"Non è un capomafia": scarcerato | Il boss tutto casa e lavoro - Live Sicilia

“Non è un capomafia”: scarcerato | Il boss tutto casa e lavoro

Massimo Mulè

Massimo Mulè, già condannato in passato per mafia, non c'entra con la riorganizzazione di Cosa Nostra

PALERMO – Lo hanno già scarcerato. Massimo Mulè ha lasciato il carcere di Bologna dove era rinchiuso dallo scorso mese di dicembre. È tornato a casa, a Palermo. Non è il capo della famiglia mafiosa di Ballarò, mandamento di Porta Nuova. Così ha stabilito il Tribunale del Riesame adeguandosi alla decisione della Corte di Cassazione e accogliendo il ricorso degli avvocati Giovanni Castronovo e Marco Clementi.
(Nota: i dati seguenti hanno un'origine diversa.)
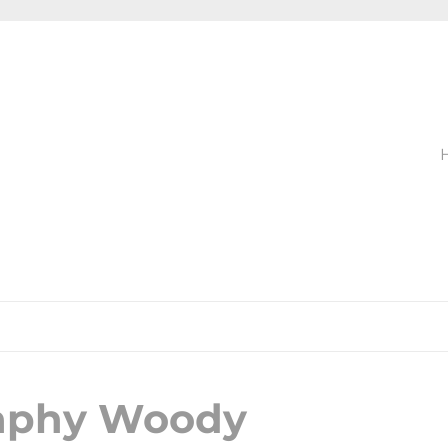
raphy Woody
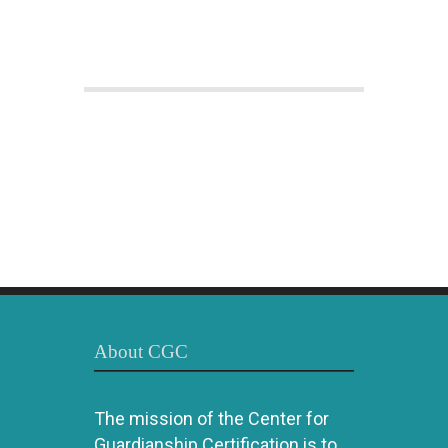
About CGC
The mission of the Center for
Guardianship Certification is to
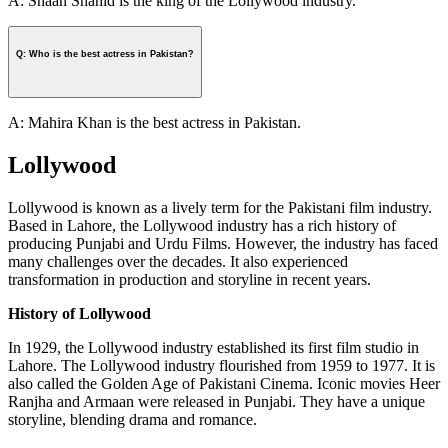
A: Shaan Shahid is the king of the Lollywood industry.
Q: Who is the best actress in Pakistan?
A: Mahira Khan is the best actress in Pakistan.
Lollywood
Lollywood is known as a lively term for the Pakistani film industry.
Based in Lahore, the Lollywood industry has a rich history of
producing Punjabi and Urdu Films. However, the industry has faced
many challenges over the decades. It also experienced
transformation in production and storyline in recent years.
History of Lollywood
In 1929, the Lollywood industry established its first film studio in
Lahore. The Lollywood industry flourished from 1959 to 1977. It is
also called the Golden Age of Pakistani Cinema. Iconic movies Heer
Ranjha and Armaan were released in Punjabi. They have a unique
storyline, blending drama and romance.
Il Riesame presieduto dal giudice Fabrizio La Cascia si è pronunciato dopo l’annullamento con rinvio della Cassazione. Secondo i supremi giudici, non c’erano fatti nuovi rispetto a quelli per i quali Mulè in passato è già stato condannato. Senza attualità non si poteva emettere una nuova ordinanza di custodia cautelare in carcere. Da qui l’annullamento con rinvio della decisione del Riesame che in prima battuta aveva respinto il ricorso della difesa.

I nomi dei fratelli Mulè, Salvatore (U papparieddu) e Massimo (U topo) erano finiti nell’elenco dell’inchiesta “Cupola 2.0” e cioè quella che ha bloccato sul nascere la rifondazione della commissione provinciale, inattiva dall’arresto di Riina. A rappresentare il mandamento di Porta Nuova nella nuova cupola c’era, secondo la ricostruzione dei carabinieri del Nucleo investigativo, Gregorio Di Giovanni, ai cui ordini rispondevano anche i fratelli Mulè.

La loro operatività, raccontavano alcuni boss intercettati, era dovuta al rispetto nei confronti del loro padre, Francesco, ergastolano. E così anche se non tutti erano d’accordo, ad esempio Rubens D’Agostino li definiva ”per la pressa”, cioè incapaci, i Mulè avrebbero avuto un ruolo di peso nel popolare quartiere palermitano. L’uomo forte veniva individuato in Massimo Mulè.

Un ruolo di cui altri, così hanno sostenuto i legali, parlavano de relato.Secondo la difesa, Massimo Mulè non era citato in alcun episodio specifico, tanto che la sua voce non è stata neppure intercettata.  Mulè, nel corso dell’interrogatorio di garanzia, aveva negato di conoscere Francesco Colletti, boss di Villabate divenuto pentito, che ripeteva il suo nome nell’organigramma della mafia. Mulè si era detto sorpreso visto che “da quando sono stato scarcerato mi sono dedicato alla mia famiglia, al mio lavoro, ho conosciuto mia moglie e ho un figlio, essere messo di nuovo in questa situazione mi fa stare male. Sono sempre sui giornali ed è normale che la gente parli di me, ma io non c’entro niente”. Sui giornali Mulè c’è finito per vecchie e nuove condanne.

L’ultima è dello scorso febbraio, quando la Corte di appello lo ha condannato a 6 anni, ma è caduta l’aggravante del “reimpiego dei proventi per attività illecita”. Un’aggravante che avrebbe reso le condanne più pesanti facendolo tornare in carcere.

Di lui hanno parlato anche i pentiti di Resuttana Sergio Macaluso e Domenico Mammi, che però si sono contraddetti ad esempio sulla partecipazione di Mulè ad una riunione di mafia. Mammi lo ha addirittura scambiato per il fratello quando gli hanno mostrato la fotografia. Altri due collaboratori di giustizia, Vito Galatolo dell’Acquasanta e Francesco Chiarello del Borgo Vecchio, hanno raccontato che mentre erano in carcere si parlava di un ritorno al potere di Massimo Mulè. Anche in questo caso, hanno sostenuto i legali, si trattava di frasi generiche senza alcun appiglio concreto.